Prevalence and Spatial Distribution of Salmonella Infections in the Pennsylvania Raccoon (Procyon lotor)

A study was conducted to determine the prevalence and spatial distribution of Salmonella infection in Pennsylvania raccoons (Procyon lotor), common wildlife mammals known to occupy overlapping habitats with humans and domestic food animals. The Pennsylvania Game Commission provided a total of 371 raccoon intestinal samples from trapped and road‐killed raccoons collected between May and November 2011. Salmonella was isolated from the faeces of 56 (15.1%) of 371 raccoons in 35 (54%) of 65 counties across Pennsylvania. The five most frequently isolated serotypes were Newport (28.6%), Enteritidis (19.6%), Typhimurium (10.7%), Braenderup (8.9%) and Bareilly (7.1%). Pulsed‐field gel electrophoresis (PFGE) analysis of the Salmonella isolates and subsequent comparison to the Pennsylvania Department of Health human Salmonella PFGE database revealed 16 different pulsetypes in Salmonella isolates recovered from raccoons that were indistinguishable from pulsetypes of Salmonella collected from clinically ill humans during the study period.
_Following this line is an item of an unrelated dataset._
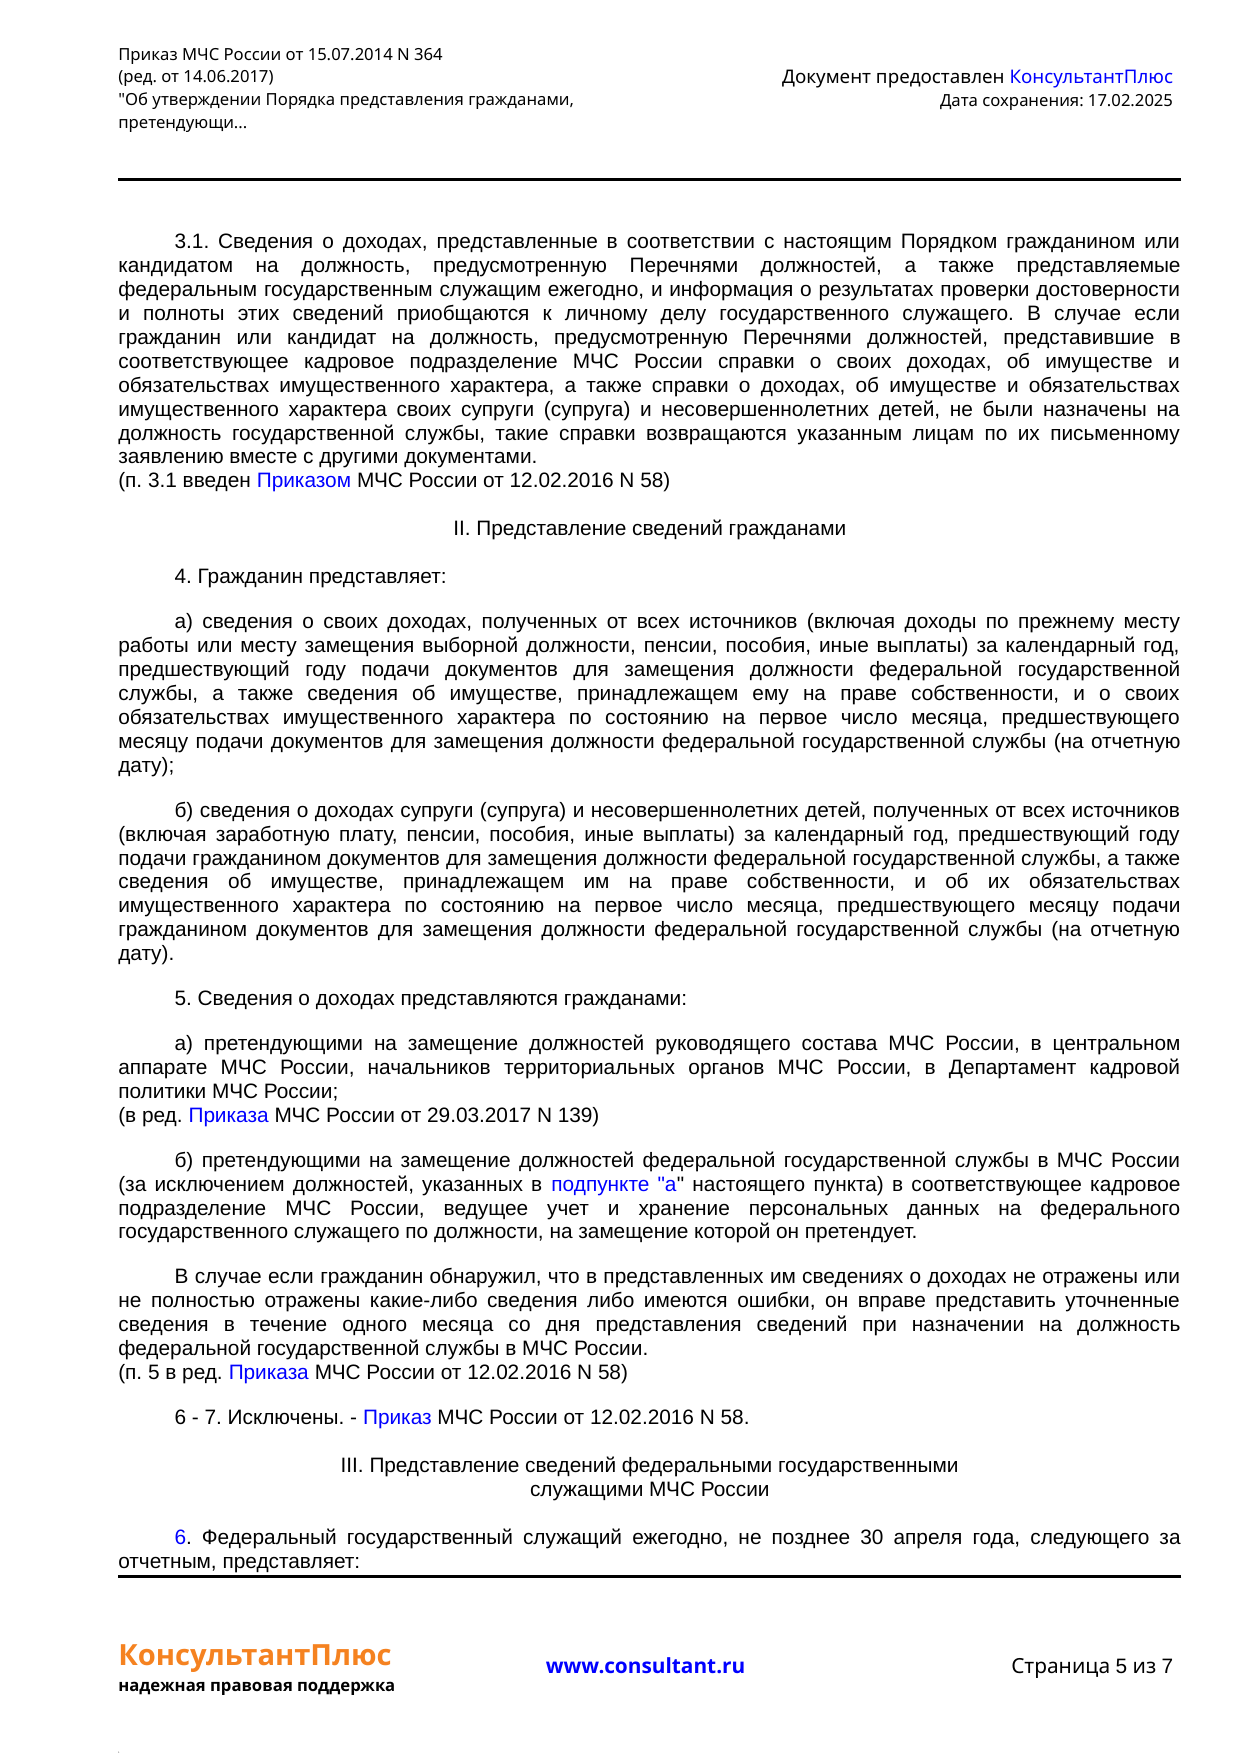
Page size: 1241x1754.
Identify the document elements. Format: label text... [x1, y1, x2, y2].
The pulsetypes of seven raccoon Salmonella isolates matched those of 56 human Salmonella isolates by month and geographical region of sample collection. Results from Clustered Regularly Interspaced Short Palindromic Repeats and Multi‐Virulence Locus Sequence Typing (CRISPR‐MVLST) analysis corroborated the PFGE and serotyping data. The findings of this study show that several PFGE pulsetypes of Salmonella were shared between humans and raccoons in Pennsylvania, indicating that raccoons and humans might share the same source of Salmonella.